What we’ve done:
During RCIA I give people a list of different groups and ministries in the parish with names and contact info for leaders. These have been carefully vetted so that it includes only those groups who actually welcome new members. (Unfortunately I have run into some groups that are “closed.” They really don’t want new members and I don’t want to steer people toward them and have them be discouraged.)
I encourage (maybe more like require since if they don’t do it I ask about it frequently) them to visit at least one liturgical ministry and one non-liturgical. For the liturgical ministry the idea is to watch what an altar server/lector/extraordinary minister does during Mass and then talk with one of them to learn more about it – what is involved each week, what kind of training or preparation is required, why does the person enjoy being part of this, what do they get from it, etc. It gives the catechumen/candidate an opportunity to meet and talk with another person in the parish and learn about a way they can contribute afterward.
For the non-liturgical group they attend a meeting with the social justice folks, go with the St. Vincent de Paul folks to meet with someone needing their help, prepare a meal with the people who work with the homeless, sit in on a religious education class or youth group meeting, help with coffee and donuts after Mass, etc.

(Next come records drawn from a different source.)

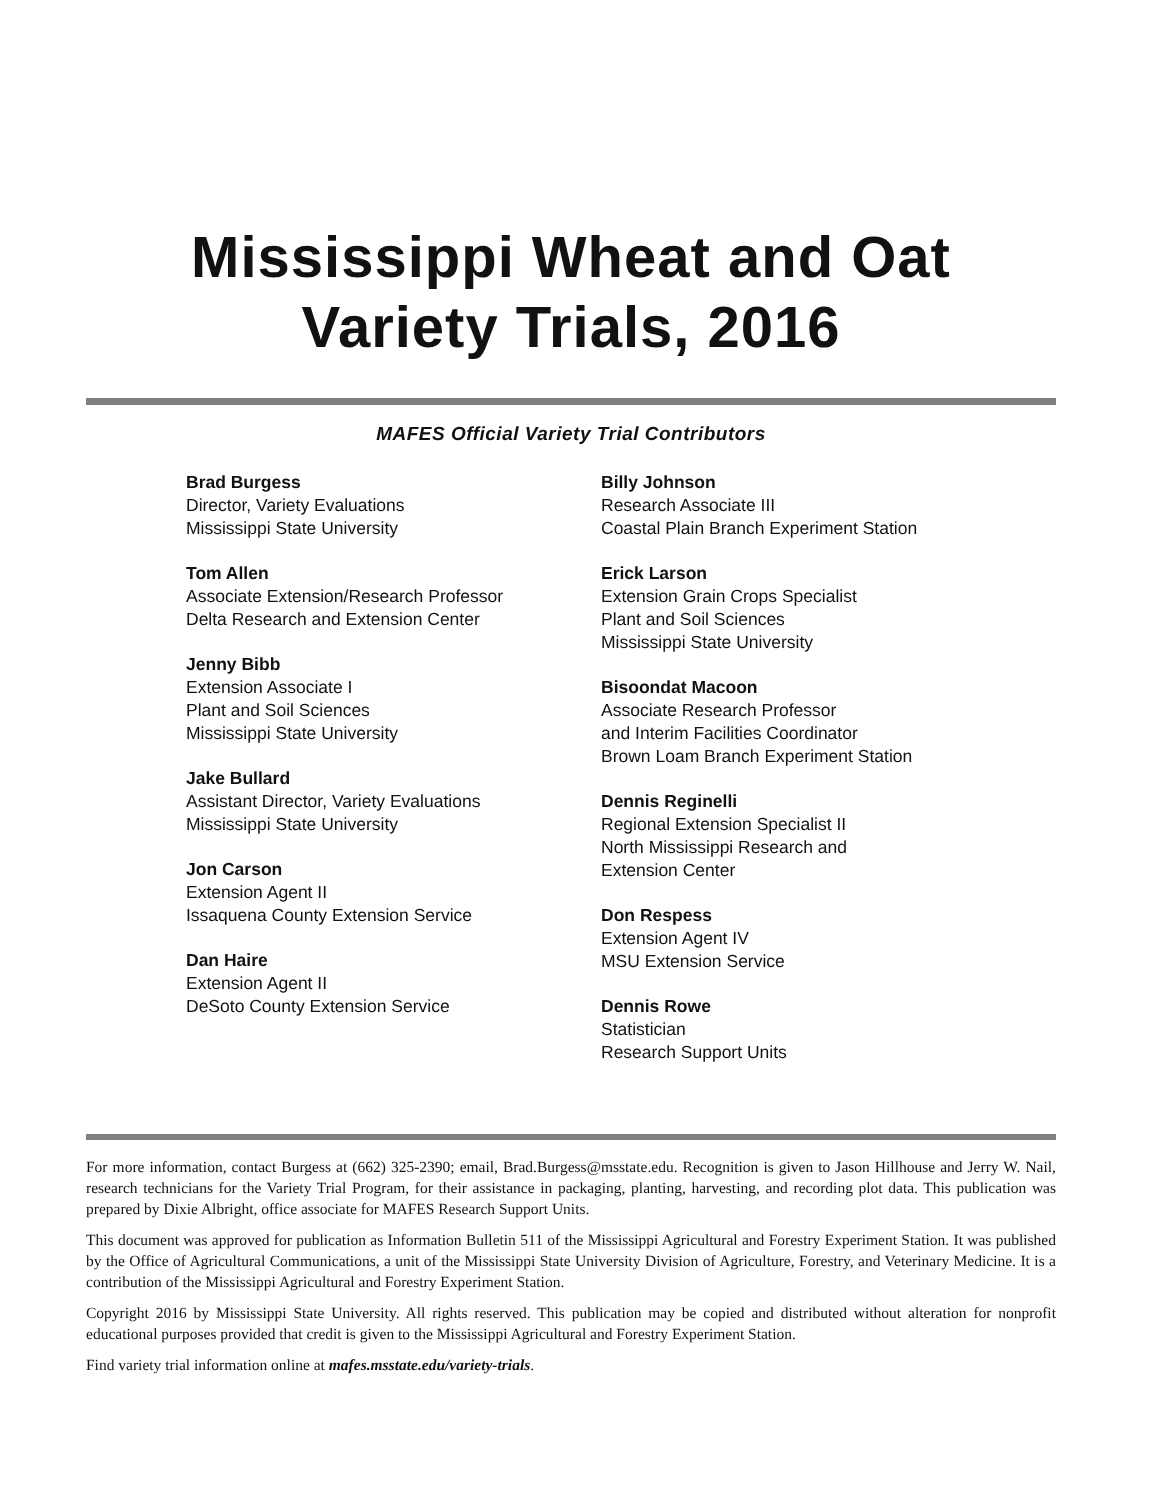Mississippi Wheat and Oat
Variety Trials, 2016
MAFES Official Variety Trial Contributors
Brad Burgess
Director, Variety Evaluations
Mississippi State University
Tom Allen
Associate Extension/Research Professor
Delta Research and Extension Center
Jenny Bibb
Extension Associate I
Plant and Soil Sciences
Mississippi State University
Jake Bullard
Assistant Director, Variety Evaluations
Mississippi State University
Jon Carson
Extension Agent II
Issaquena County Extension Service
Dan Haire
Extension Agent II
DeSoto County Extension Service
Billy Johnson
Research Associate III
Coastal Plain Branch Experiment Station
Erick Larson
Extension Grain Crops Specialist
Plant and Soil Sciences
Mississippi State University
Bisoondat Macoon
Associate Research Professor
and Interim Facilities Coordinator
Brown Loam Branch Experiment Station
Dennis Reginelli
Regional Extension Specialist II
North Mississippi Research and
Extension Center
Don Respess
Extension Agent IV
MSU Extension Service
Dennis Rowe
Statistician
Research Support Units
For more information, contact Burgess at (662) 325-2390; email, Brad.Burgess@msstate.edu. Recognition is given to Jason Hillhouse and Jerry W. Nail, research technicians for the Variety Trial Program, for their assistance in packaging, planting, harvesting, and recording plot data. This publication was prepared by Dixie Albright, office associate for MAFES Research Support Units.
This document was approved for publication as Information Bulletin 511 of the Mississippi Agricultural and Forestry Experiment Station. It was published by the Office of Agricultural Communications, a unit of the Mississippi State University Division of Agriculture, Forestry, and Veterinary Medicine. It is a contribution of the Mississippi Agricultural and Forestry Experiment Station.
Copyright 2016 by Mississippi State University. All rights reserved. This publication may be copied and distributed without alteration for nonprofit educational purposes provided that credit is given to the Mississippi Agricultural and Forestry Experiment Station.
Find variety trial information online at mafes.msstate.edu/variety-trials.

The social justice people have been very welcoming of RCIA folks so that they often end up getting involved even while they’re still in RCIA.
After the catechumen or candidate visits one of these groups they report back at our RCIA session about what they learned. Sometimes what they’ve learned is that particular group is not for them, but they are often very enthusiastic. And that, in turn, inspires others to want to learn more.
In each case, when I’ve talked with the leader of the group about whether they would like to have catechumens and candidates come visit, they’ve been very enthusiastic (except for a couple of groups and I just skip them). These are people who love what they do and want to share it with others.
I see many former RCIA folks at Mass and outside of Mass regularly. Off the top of my head, we have people now who are EMHCs, a member of the parish council, religious education assistants, ushers, a sacristan, a youth group assistant, and members of the social justice group. (As well as some who are happy to attend Mass and not have other responsibilities in the parish.)
I was inspired a lot by Jerry Gallipeau who talks about the apprenticeship model in RCIA. You learn by doing.